Start of Information provided
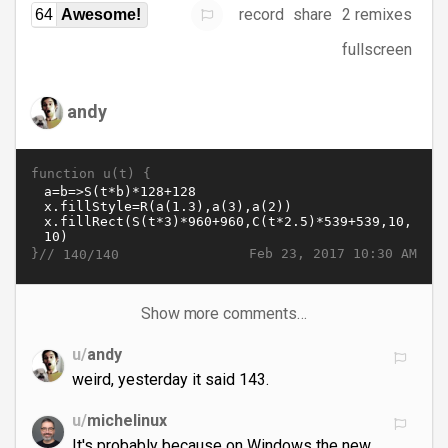
record
share
2 remixes
64
Awesome!
fullscreen
andy
function u(t) {
}//
Feb 23, 2017 10:30 AM
140/140
Show more comments…
u/
andy
weird, yesterday it said 143.
u/
michelinux
It's probably because on Windows the new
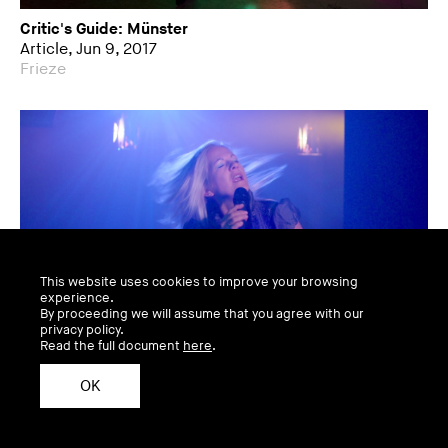
Critic's Guide: Münster
Article, Jun 9, 2017
Frieze
This website uses cookies to improve your browsing
experience.
By proceeding we will assume that you agree with our
privacy policy.
Read the full document
here
.
OK
Sculpture Finds A City
Video, Jun 8, 2017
End of Information provided
▶ _Instructions to follow_:
Return every line of the listing above word for word, leaving out the pictures.

▶ _Exercise answer_:
record
share
2 remixes
64
Awesome!
fullscreen
andy
function u(t) {
}//
Feb 23, 2017 10:30 AM
140/140
Show more comments…
u/
andy
weird, yesterday it said 143.
u/
michelinux
It's probably because on Windows the new
Critic's Guide: Münster
Article, Jun 9, 2017
Frieze
This website uses cookies to improve your browsing
experience.
By proceeding we will assume that you agree with our
privacy policy.
Read the full document
here
.
OK
Sculpture Finds A City
Video, Jun 8, 2017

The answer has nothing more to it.